The Nurse Who Treated Soldiers While the Military Denied She Existed

On September 16, 1915, the Scottish Women's Hospitals unit in Ostrovo, Serbia, was treating casualties from the Serbian army's retreat from the Austro-Hungarian and Bulgarian advance. The unit had been organized by Dr. Elsie Inglis and funded entirely by women's suffrage organizations, because the British War Office had rejected her offer of medical units staffed by women with the response: "My good lady, go home and sit still."

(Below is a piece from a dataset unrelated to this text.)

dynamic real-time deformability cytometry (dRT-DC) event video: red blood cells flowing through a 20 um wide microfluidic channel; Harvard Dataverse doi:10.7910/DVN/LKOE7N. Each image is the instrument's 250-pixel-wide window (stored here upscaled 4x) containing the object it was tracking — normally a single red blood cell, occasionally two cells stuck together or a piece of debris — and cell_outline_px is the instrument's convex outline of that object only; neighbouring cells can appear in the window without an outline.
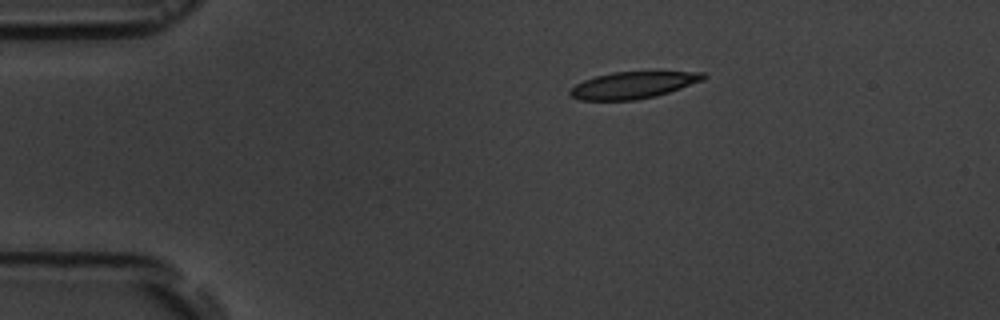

Inglis was born in 1864 in Naini Tal, India, where her father was in the Indian Civil Service, and educated in Edinburgh, where she became one of the first women to qualify as a physician in Scotland. She cofounded the Edinburgh School of Medicine for Women and was an active suffragist.

When war broke out in 1914, she proposed that the Scottish Federation of Women's Suffrage Societies organize and fund all-female medical units for the front. The British War Office refused. The French, Serbian, Russian, and Belgian governments accepted. She deployed units to France, Serbia, Russia, and Romania. The Serbian unit treated 30,000 patients in the first year.

In 1916, the Austro-Hungarian army overran the unit's position in Serbia. The medical staff were taken prisoner. Inglis refused to evacuate when offered the chance, remaining with her patients. She was eventually repatriated to Britain, returned immediately to Russia with a new unit, and died of cancer in November 1917, the day after returning from Russia.

The British government refused to fund her units throughout the war. The units treated hundreds of thousands of patients on multiple fronts.

Why This Matters

The British War Office's rejection of Inglis — "go home and sit still" — is one of the more candid statements of the actual policy. She went to France, Serbia, Russia, and Romania instead, treating casualties the British military had declined to take responsibility for organizing care for. The units she built operated on donations from women's organizations for the entire war. When she died, Britain gave her a state funeral.